Lalenin Bahçesi

Bir kırmızı Lale işte.
Kitap okumayı, sohbeti, sinemayı, İstanbul'u ille de Üsküdar'ı sever. Olmazsa olmazları ailesi, Zuz, Cancan ve denizdir.
Çok şiir okumaz ama okursa Atilla İLHAN ve Orhan VELİ okur. Paylaşmazsa görmüş gibi okumuş gibi hissetmez kendini...

21 Haziran 2014 Cumartesi

Müsadenizle:)

Biz bi koşu  gidip gelcez... Kendinize iyi bakın...


Mekanım Cunda olsun:)
 









Burası bizim Zuz'un pansiyonu biliyorsunuz... Bilgi almak isterseniz, yandaki pansiyonun resmini bi tık edersiniz...Kardeşim diye demiyorum reçellerini bile kendi yapar ne de olsa ablası kim:))?
Böyle de şahane bi kahvaltı hazırlar. Ayıptır söylemesi bu kahvaltının resmini bizzat kendim çekmiştim.




 Sabah erkenden elime kitabımı alıp ''Taş Kahve''nin yolunu tutmak istiyorum.

Şimdilik Adiyo...

20 Haziran 2014 Cuma

Dünkü Gün:)

Dün sadece Cancan vardı... Başbaşa evde çok güzel vakit geçirdik. Bir yarım saatliğine ancak dışarı çıktık o kadar...

 

 Birlikte kahvaltı yaptık...Patetesli ve kaşarlı gülen adam omletime bayıldı.

 Çiçek diktik
 Bana resim yaptı hem de model kullanarak..


 kitap okuduk...
B

Birlikte Köfte Yağmuru 2 izledik...
Biz başabaşa iken her şey güzeldi ama ablalar eve gelince birlikte kudurdular...Her tarafı dağıttılar...
Akşam yemeğini de birlikte yedik ve sarılıp gizlice seni çok seviyorum dedi ve gitti...

18 Haziran 2014 Çarşamba

Bir film bir kitap

İyi günler olsun benim canımın taaa içi okuyucu... Nasılsın  iyi misin?. Ben bu ara hayırlara vesile karman çorman rüyalarda acaip maceralar yaşıyorum. Bazen radyo tiyatrosu dinlerken uyuya kalıyorum ya hooop  anında tiyatronun oyuncularından biri oluyorum.Bu sabahta valla yorgun argın uyandım...Ve bu saat olmuş hala elimde yeşil çayım pineklemekteyim. Bari bir yazı yazayım dedim.

===

__Yönerge ve Koşullar__
Yukarıdaki blog metninde "Burası bizim Zuz'un" ile başlayıp "olsa ablası kim:))?" ifadesine kadar süren bölümü harfi harfine yazın.

__Kaynak Malzeme__
===

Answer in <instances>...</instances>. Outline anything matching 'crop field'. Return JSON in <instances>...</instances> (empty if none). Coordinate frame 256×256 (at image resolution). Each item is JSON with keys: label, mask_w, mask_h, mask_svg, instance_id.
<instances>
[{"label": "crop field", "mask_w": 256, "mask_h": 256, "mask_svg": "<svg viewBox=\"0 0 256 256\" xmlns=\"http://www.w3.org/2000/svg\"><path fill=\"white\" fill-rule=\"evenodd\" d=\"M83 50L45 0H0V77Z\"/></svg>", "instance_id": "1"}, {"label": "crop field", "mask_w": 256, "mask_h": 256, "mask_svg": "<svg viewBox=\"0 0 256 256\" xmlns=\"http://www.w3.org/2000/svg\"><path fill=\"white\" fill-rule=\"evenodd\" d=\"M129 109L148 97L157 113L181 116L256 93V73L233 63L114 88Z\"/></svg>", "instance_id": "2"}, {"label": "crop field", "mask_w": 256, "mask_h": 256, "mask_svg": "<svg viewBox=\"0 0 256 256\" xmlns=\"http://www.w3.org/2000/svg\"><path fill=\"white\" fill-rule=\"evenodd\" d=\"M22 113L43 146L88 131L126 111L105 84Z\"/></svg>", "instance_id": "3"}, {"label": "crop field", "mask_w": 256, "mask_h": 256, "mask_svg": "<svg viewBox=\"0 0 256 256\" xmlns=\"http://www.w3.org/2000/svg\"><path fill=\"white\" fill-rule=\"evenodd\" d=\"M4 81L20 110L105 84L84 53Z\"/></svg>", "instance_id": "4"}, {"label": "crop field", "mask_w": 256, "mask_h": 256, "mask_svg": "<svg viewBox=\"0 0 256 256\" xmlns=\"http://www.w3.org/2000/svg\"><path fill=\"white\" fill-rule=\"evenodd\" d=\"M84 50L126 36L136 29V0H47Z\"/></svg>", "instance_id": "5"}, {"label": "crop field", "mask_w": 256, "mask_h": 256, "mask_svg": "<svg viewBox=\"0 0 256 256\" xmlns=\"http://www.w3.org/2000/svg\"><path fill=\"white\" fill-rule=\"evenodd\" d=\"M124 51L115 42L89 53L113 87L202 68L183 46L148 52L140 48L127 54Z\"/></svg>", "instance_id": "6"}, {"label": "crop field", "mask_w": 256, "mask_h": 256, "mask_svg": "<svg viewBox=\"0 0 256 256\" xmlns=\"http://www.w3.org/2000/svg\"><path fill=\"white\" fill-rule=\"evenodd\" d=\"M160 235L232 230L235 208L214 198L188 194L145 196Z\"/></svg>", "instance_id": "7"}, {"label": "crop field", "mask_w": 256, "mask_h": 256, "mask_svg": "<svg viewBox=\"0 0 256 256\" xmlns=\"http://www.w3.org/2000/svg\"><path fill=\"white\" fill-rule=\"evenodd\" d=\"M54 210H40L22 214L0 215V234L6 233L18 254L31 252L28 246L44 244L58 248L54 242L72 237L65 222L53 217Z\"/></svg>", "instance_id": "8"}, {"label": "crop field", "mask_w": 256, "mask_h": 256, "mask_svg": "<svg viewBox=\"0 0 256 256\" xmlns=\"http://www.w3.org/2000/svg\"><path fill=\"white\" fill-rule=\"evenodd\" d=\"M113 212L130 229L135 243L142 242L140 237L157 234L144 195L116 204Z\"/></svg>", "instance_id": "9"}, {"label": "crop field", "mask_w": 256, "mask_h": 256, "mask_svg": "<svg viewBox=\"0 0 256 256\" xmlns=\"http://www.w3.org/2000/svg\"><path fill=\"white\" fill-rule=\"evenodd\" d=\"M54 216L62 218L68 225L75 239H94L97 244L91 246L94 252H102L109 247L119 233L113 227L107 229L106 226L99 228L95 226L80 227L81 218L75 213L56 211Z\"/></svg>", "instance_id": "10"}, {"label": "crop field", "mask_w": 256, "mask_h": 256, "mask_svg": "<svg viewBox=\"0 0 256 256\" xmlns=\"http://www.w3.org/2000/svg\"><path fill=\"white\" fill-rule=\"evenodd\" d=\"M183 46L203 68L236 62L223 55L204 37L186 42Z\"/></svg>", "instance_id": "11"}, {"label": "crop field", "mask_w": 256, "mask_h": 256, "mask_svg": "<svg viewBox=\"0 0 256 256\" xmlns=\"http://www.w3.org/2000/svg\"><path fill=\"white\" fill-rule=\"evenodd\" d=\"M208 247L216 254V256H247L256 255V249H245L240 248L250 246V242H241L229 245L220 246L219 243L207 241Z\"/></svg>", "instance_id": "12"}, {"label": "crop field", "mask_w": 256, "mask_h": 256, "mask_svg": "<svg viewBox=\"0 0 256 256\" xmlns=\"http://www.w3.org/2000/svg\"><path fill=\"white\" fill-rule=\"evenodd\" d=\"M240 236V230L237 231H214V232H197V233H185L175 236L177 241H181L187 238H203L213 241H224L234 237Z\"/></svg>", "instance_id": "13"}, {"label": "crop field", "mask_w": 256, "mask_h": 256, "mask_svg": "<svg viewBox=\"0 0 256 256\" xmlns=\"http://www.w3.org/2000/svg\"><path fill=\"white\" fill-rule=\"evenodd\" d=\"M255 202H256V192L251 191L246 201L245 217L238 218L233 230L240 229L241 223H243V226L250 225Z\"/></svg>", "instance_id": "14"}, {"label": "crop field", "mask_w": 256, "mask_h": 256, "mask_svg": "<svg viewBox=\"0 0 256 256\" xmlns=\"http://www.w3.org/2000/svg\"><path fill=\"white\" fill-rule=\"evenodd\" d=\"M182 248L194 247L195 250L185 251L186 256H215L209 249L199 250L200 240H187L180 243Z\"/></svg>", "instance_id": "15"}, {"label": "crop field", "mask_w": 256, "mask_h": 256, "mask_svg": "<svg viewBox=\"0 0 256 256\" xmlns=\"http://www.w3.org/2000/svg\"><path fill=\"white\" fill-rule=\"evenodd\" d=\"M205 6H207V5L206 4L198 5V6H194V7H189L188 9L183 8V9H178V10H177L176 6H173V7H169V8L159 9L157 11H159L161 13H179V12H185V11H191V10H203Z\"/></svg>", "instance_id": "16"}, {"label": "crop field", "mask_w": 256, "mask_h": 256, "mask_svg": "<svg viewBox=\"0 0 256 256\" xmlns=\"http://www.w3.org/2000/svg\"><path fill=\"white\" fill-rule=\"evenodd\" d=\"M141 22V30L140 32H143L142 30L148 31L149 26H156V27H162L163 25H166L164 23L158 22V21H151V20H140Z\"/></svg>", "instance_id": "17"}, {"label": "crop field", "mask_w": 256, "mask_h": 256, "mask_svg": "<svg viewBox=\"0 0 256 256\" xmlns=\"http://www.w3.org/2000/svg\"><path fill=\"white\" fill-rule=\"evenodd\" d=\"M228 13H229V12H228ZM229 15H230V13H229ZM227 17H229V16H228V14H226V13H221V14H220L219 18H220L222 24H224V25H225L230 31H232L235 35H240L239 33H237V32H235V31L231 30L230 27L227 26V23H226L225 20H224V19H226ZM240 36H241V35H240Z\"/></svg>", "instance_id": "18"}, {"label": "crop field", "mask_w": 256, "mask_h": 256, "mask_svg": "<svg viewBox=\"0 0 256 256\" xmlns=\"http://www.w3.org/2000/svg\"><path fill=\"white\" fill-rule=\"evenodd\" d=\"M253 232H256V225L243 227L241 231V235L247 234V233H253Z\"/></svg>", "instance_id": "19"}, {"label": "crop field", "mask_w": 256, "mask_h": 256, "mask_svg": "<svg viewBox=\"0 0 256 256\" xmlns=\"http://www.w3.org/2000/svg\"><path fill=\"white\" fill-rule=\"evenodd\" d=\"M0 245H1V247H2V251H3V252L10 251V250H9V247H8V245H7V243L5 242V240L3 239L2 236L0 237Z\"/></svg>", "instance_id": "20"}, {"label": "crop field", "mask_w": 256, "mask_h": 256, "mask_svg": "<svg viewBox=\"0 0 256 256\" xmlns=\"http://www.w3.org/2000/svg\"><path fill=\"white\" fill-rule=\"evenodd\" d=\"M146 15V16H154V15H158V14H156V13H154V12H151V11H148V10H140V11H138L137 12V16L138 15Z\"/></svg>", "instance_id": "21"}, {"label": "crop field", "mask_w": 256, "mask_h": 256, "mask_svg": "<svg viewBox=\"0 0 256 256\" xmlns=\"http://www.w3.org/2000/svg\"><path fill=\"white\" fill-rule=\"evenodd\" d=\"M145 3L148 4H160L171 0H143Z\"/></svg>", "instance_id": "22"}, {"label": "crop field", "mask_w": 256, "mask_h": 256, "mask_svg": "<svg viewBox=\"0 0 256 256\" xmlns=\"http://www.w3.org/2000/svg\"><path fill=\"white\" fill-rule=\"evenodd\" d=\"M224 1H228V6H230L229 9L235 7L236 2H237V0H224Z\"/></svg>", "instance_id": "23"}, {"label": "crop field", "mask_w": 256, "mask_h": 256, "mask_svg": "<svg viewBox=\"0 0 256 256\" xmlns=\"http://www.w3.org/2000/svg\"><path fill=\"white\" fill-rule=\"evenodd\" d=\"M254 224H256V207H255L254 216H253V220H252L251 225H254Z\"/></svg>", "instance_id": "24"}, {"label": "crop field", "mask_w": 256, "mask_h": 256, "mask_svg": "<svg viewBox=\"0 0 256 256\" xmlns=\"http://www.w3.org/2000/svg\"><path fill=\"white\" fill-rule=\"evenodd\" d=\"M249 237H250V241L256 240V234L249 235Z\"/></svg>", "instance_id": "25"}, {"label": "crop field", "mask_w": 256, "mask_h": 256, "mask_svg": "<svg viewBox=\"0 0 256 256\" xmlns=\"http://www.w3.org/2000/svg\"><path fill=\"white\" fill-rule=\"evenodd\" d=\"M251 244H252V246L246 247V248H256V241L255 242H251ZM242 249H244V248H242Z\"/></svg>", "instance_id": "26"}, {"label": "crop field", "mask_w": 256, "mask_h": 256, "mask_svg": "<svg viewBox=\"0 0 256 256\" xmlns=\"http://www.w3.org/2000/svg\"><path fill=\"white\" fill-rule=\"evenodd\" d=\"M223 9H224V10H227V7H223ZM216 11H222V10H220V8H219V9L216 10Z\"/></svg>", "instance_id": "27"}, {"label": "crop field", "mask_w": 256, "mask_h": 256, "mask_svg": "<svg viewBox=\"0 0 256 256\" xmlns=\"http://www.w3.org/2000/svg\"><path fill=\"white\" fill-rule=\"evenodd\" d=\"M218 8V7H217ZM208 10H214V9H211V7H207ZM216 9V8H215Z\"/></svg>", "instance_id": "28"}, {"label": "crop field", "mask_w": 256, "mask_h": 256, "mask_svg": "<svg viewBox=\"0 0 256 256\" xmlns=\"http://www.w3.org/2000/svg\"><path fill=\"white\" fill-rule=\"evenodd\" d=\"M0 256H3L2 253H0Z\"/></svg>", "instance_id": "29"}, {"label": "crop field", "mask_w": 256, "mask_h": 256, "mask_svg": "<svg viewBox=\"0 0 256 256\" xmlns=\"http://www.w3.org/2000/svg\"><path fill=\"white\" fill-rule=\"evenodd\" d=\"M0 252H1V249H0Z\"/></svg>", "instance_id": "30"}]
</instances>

===

__Tamamlanmış Alıştırma__
Burası bizim Zuz'un pansiyonu biliyorsunuz... Bilgi almak isterseniz, yandaki pansiyonun resmini bi tık edersiniz...Kardeşim diye demiyorum reçellerini bile kendi yapar ne de olsa ablası kim:))?